→ **Goal of the exercise**:
Return the passage of the mailing-list message about fetch_all_by_outward_search below verbatim, beginning at the words "On 26/06/2019 11:03, Asier" and stopping after "mine already does.".
━━━ Text passage
[ensembl-dev] Unexpected behaviour of fetch_all_by_outward_search

Brandon Walts bwalts at ebi.ac.uk
Wed Jun 26 11:35:28 BST 2019


Hi Asier

It's great to hear that you've devised a fix. We would welcome a PR 
against master, or to see your changes, whichever you'd prefer. We'll be 
able to look at it in the next few days.

Best
-Brandon

On 26/06/2019 11:03, Asier Gonzalez wrote:
>
> Hi Brandon,
>
> Thank you for your response. Do you have an idea of when it could be 
> fixed? I mean, are we talking about weeks or months? I use a tool that 
> calls this function at least every two months so I have amended the 
> code to do what I believe it is supposed to do. I could share it with 
> you if it would help you, or I could open a PR if you accept them. I 
> understand that you may have other priorities, but at least I want to 
> make sure that the future version will do what mine already does.
━━━━━━
━━━ Data to examine
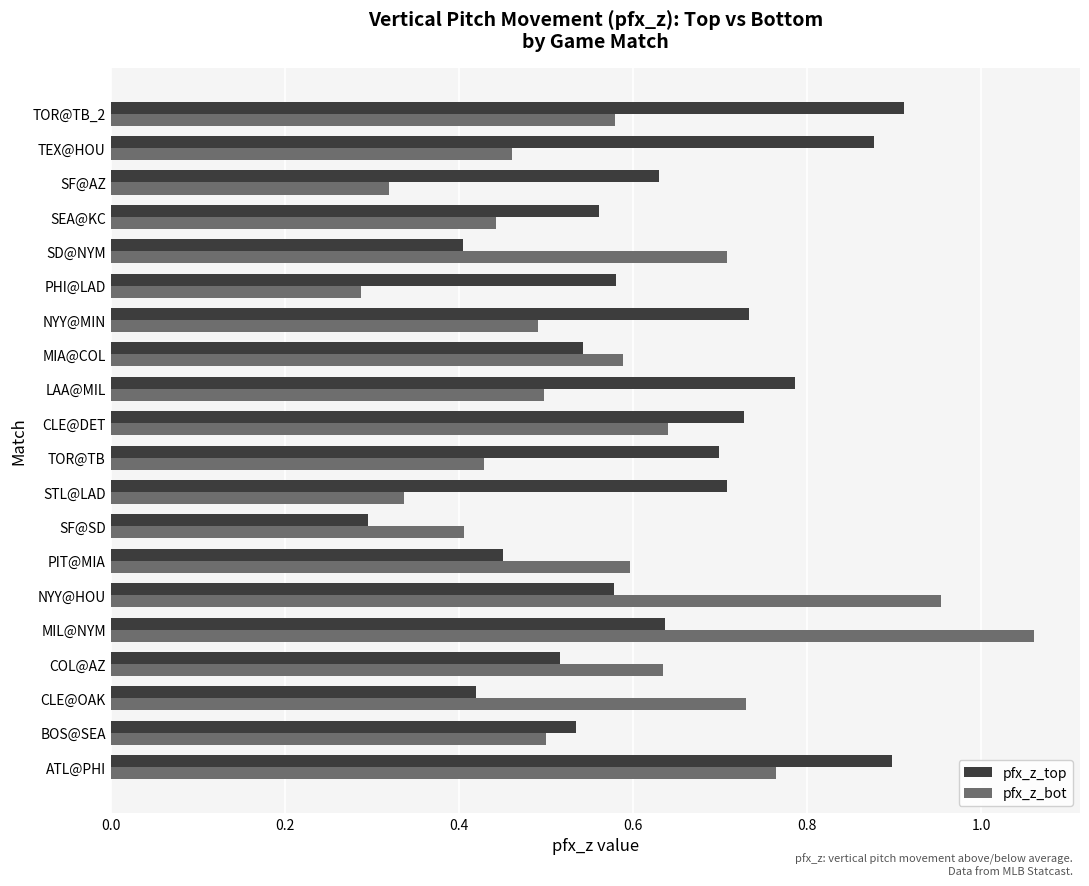

Rank the series by their maximum value, from lowest to highest.

pfx_z_top, pfx_z_bot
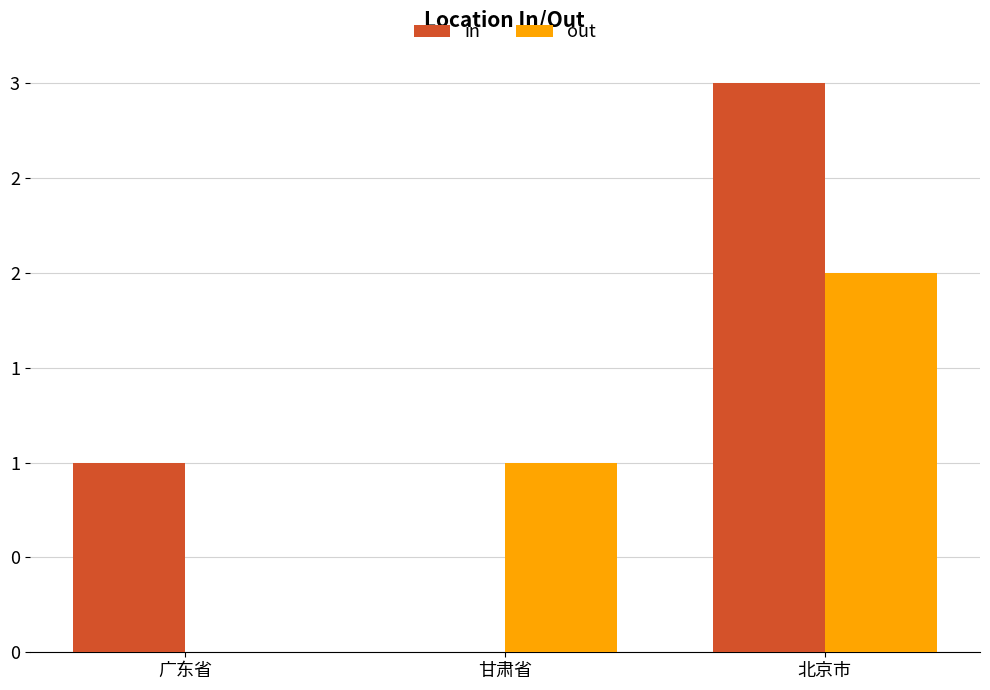

Is it true that in equals -2 at 甘肃省?

False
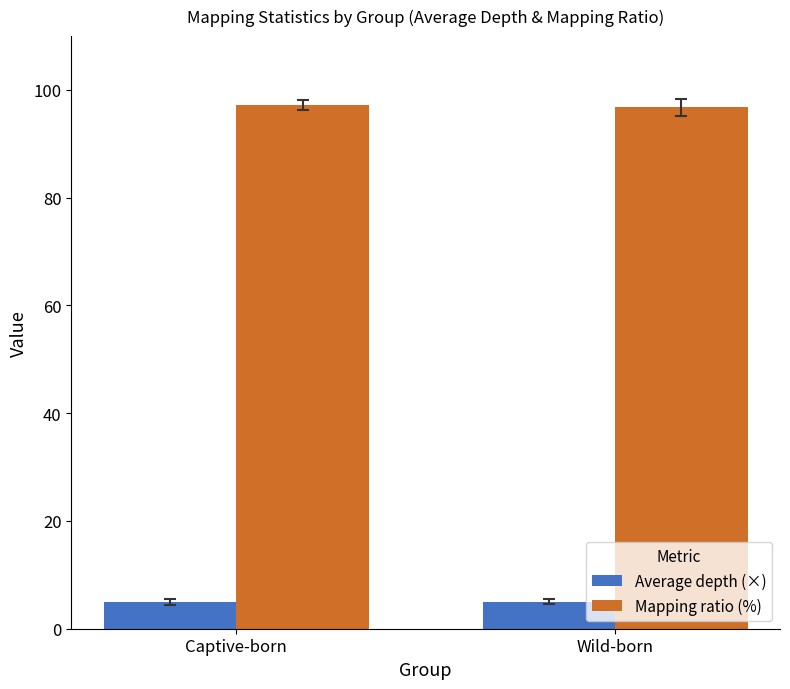

What is the greatest value displayed?

97.3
━━━━━━
→ **Solution for this exercise**:
On 26/06/2019 11:03, Asier Gonzalez wrote:
>
> Hi Brandon,
>
> Thank you for your response. Do you have an idea of when it could be 
> fixed? I mean, are we talking about weeks or months? I use a tool that 
> calls this function at least every two months so I have amended the 
> code to do what I believe it is supposed to do. I could share it with 
> you if it would help you, or I could open a PR if you accept them. I 
> understand that you may have other priorities, but at least I want to 
> make sure that the future version will do what mine already does.